Within 20 minutes, we had arrived 300 meters above sea level at the peak and as expected, there was already swarms of tourists greeting us, with cameras hung on their necks. My buddy and I had to squeeze through the crowd, securing a standing spot for both of us while we quietly waited for the sun to rise. Nonetheless, the presence of furry clouds scattered all around the sky somehow told us that we would be disappointed.


Sadly, we were disappointed. The sun wasn't bright enough to awe us, and we could only catch a glimpse of Borobodur being covered by a sea of clouds.

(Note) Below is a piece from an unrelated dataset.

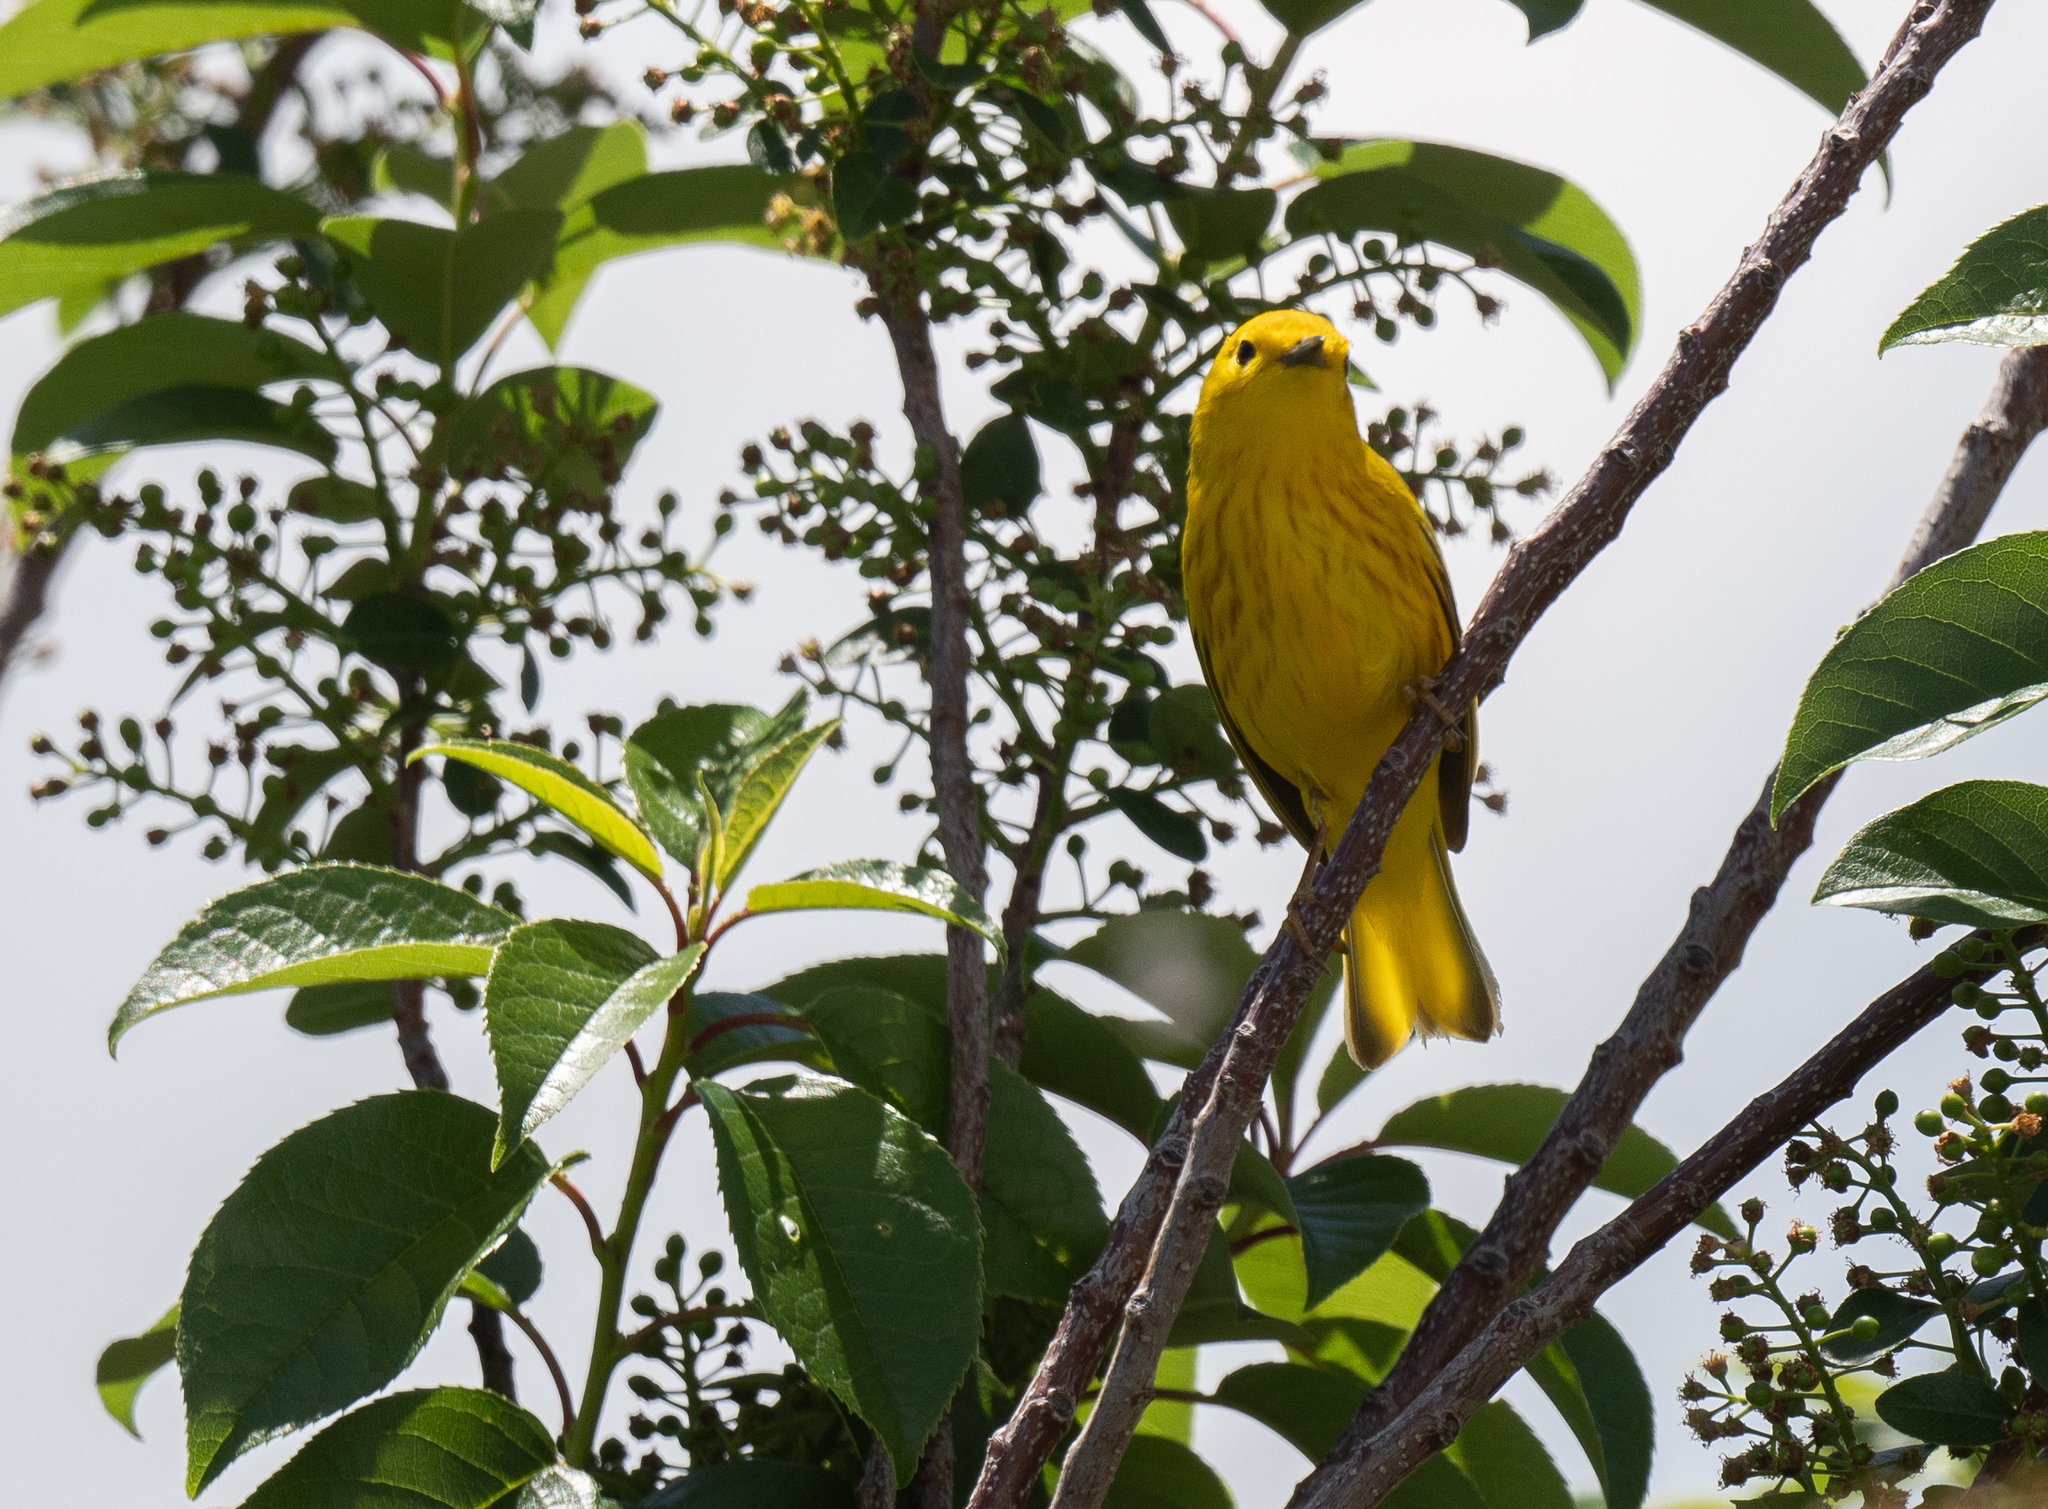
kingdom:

Not wasting much time, we descended the hill back to our minivan for our next itinerary - Borobodur itself.

I was amazed the moment I set my eyes onto this Gargantuan Buddhist monument. Solemn and still, it stood there enduring the test of time, as a relic constructed with the blood, toil and sweat of its builders. Brick by brick, layer by layer, I could not imagine how dedicated these people were back then.




We decided to follow the "protocol" as indicated by the signboard - we were supposed to climb up a layer, go around it in a clockwise fashion, before climbing up the next layer. Oh well, since we had plenty of time, why not?




Most of the wall carvings had been destroyed. By time, erosion, vandals or grave robbers, who knows? What a pity. Sigh.





I particularly love the the design of this mega structure where there are statues of Lord Buddha everywhere, glimpsing towards the far distance.  





  As we climbed up each levels approaching the pinnacle, we were greeted by mini stupas. 






And not to forget, the local kids who interviewed us for their homework assignment.

"Hi, where are you from?" "Do you like Borobudur?" "What do you work as?" "Do you think Borobudur is beautiful?"


And from the peak of Borobodur, the scenery is just awesome. I would not know which mountains these were but I was just amazed by the view.






 And finally, the summit. 



 And one last peek, before we say good bye. And with this, I've completed my bucket list of visiting the 3 major Buddhist ruins in Southeast Asia.